I doubt such code exists, intact. The code you are asking for, 1970s or earlier, was written in FORTRAN IV (or earlier), and was highly tuned to work efficiently on one type of computer, specifically, the type of computer the developers of said software happened to use. FORTRAN IV code is in ALL_CAPS and is (nearly) flush left, nearly because columns 1 to 5 are for statement labels and column 6 is for indicating continuation lines. Code starts in column 7 and ends in column 72. Identifiers are no more than 6 characters long. And the code is chock full of gotos.
What you can find is bits and pieces of that code in the form of the Basic Linear Algebra Subpgrams (BLAS) and its follow-ons LINPACK (acronym unknown to me) and LAPACK (Linear Algebra PACKage). Development of LAPACK continues to this day. The reference LAPACK (not tuned for a specific computer) is now hosted at github. If you go to that repo, the first subdirectory you'll see is BLAS. This is a somewhat modernized version of BLAS, mostly despaghettified and indented but still gloriously in ALL_CAPS.

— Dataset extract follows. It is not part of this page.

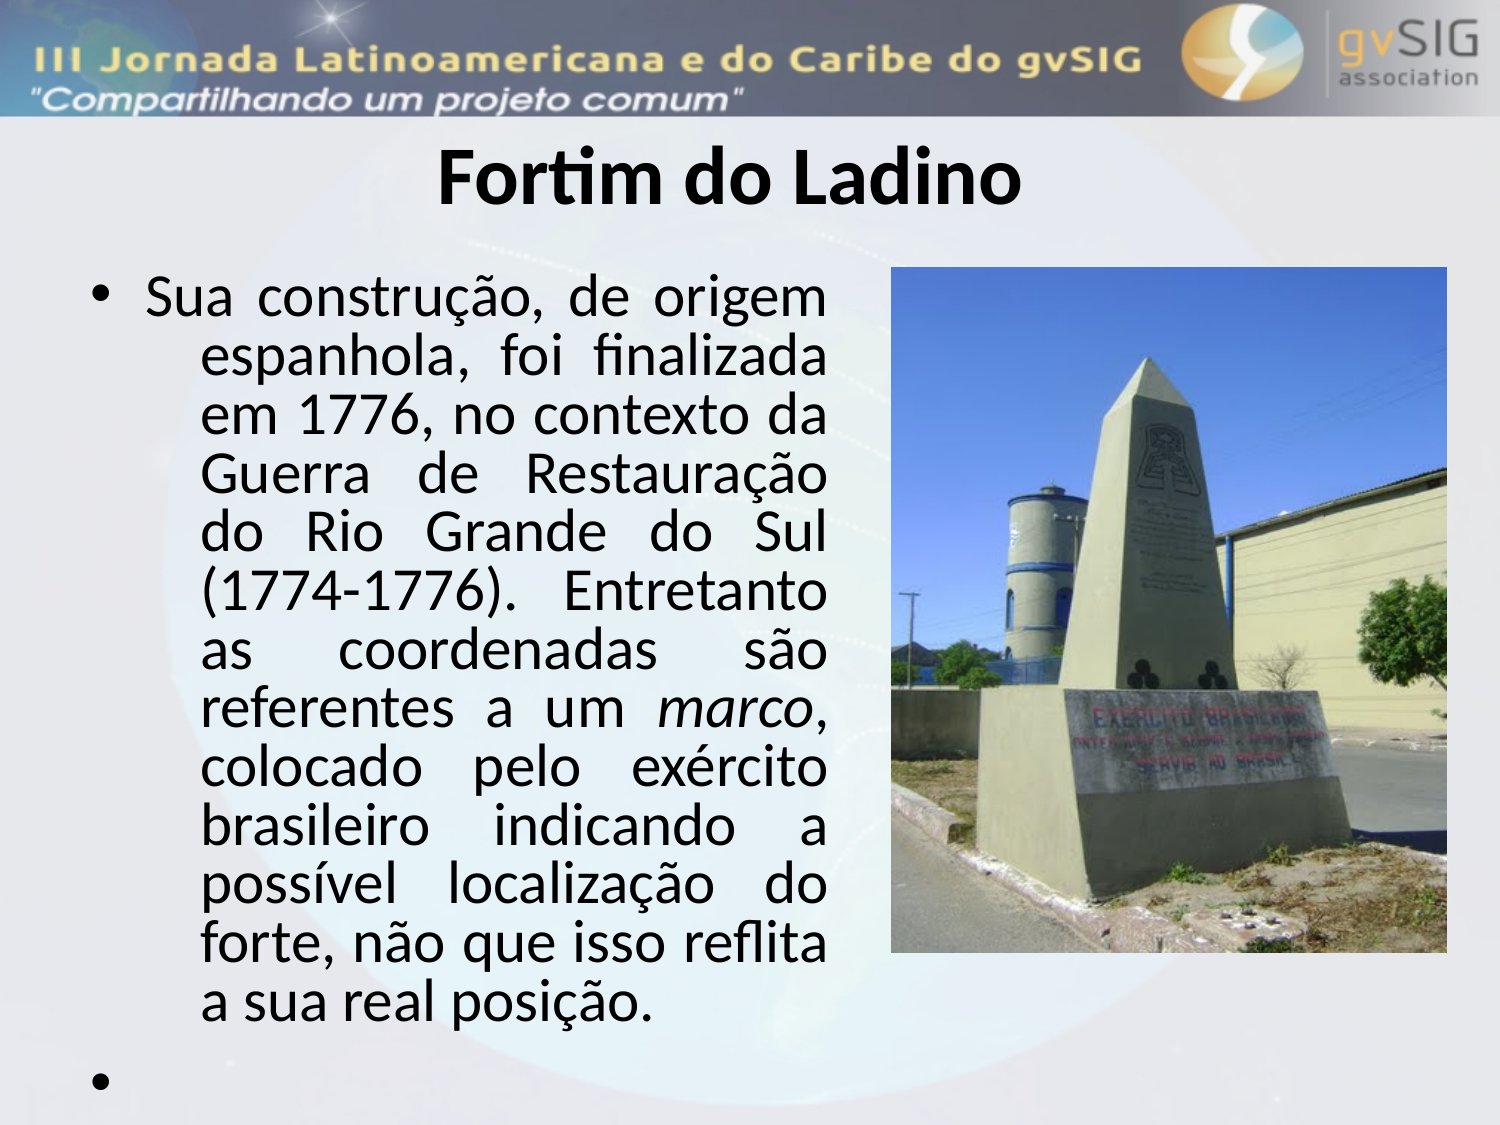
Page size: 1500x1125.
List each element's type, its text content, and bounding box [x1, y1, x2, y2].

list Sua construção, de origem espanhola, foi finalizada em 1776, no contexto da Guerra de Restauração do Rio Grande do Sul (1774-1776). Entretanto as coordenadas são referentes a um marco, colocado pelo exército brasileiro indicando a possível localização do forte, não que isso reflita a sua real posição. [75, 262, 845, 1083]
title Fortim do Ladino [64, 113, 1415, 302]
picture [891, 267, 1447, 953]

While LAPACK was written in the 1980s, the origins of BLAS date back to the 1960s, with much of the development effort performed by people at the Jet Propulsion Laboratory to support orbit determination. Charles Lawson, Richard Hanson, Fred Krugh, and others (most of them at JPL) worked on this software. Highly modified versions of the orbit determination software they wrote might well still exist at JPL. Slightly modified versions of the mathematical software they wrote is widely dispersed in the form of the reference BLAS, which is publicly available.